TASK GOAL:
Starting at the line that holds "Detailinformatie" and stopping at the line that holds "KLOM Tubular Pick", restate the records below word for word, with both of those lines included.

═════ EXTRACTED MATERIAL

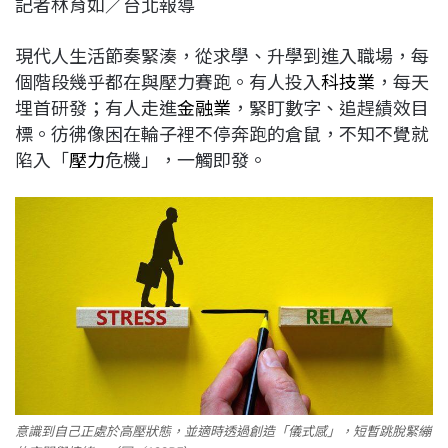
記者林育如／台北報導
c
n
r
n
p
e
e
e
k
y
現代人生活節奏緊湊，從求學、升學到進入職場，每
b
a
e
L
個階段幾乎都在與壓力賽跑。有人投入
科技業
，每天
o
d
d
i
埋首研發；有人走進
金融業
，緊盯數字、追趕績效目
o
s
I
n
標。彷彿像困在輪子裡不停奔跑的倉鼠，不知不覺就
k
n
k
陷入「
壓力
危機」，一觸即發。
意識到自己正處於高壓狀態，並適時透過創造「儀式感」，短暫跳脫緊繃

══════════
═════ EXTRACTED MATERIAL

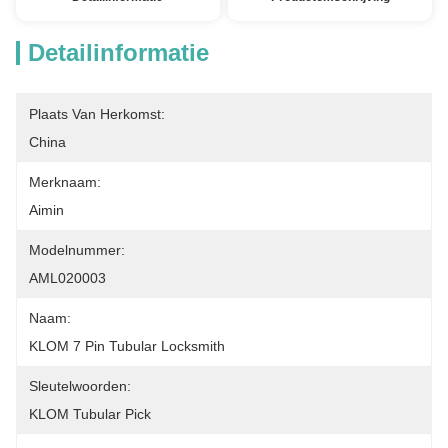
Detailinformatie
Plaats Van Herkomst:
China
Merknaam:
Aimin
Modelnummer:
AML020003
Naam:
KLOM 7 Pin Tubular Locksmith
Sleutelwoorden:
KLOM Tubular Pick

══════════

ANSWER FOR THIS EXERCISE:
Detailinformatie
Plaats Van Herkomst:
China
Merknaam:
Aimin
Modelnummer:
AML020003
Naam:
KLOM 7 Pin Tubular Locksmith
Sleutelwoorden:
KLOM Tubular Pick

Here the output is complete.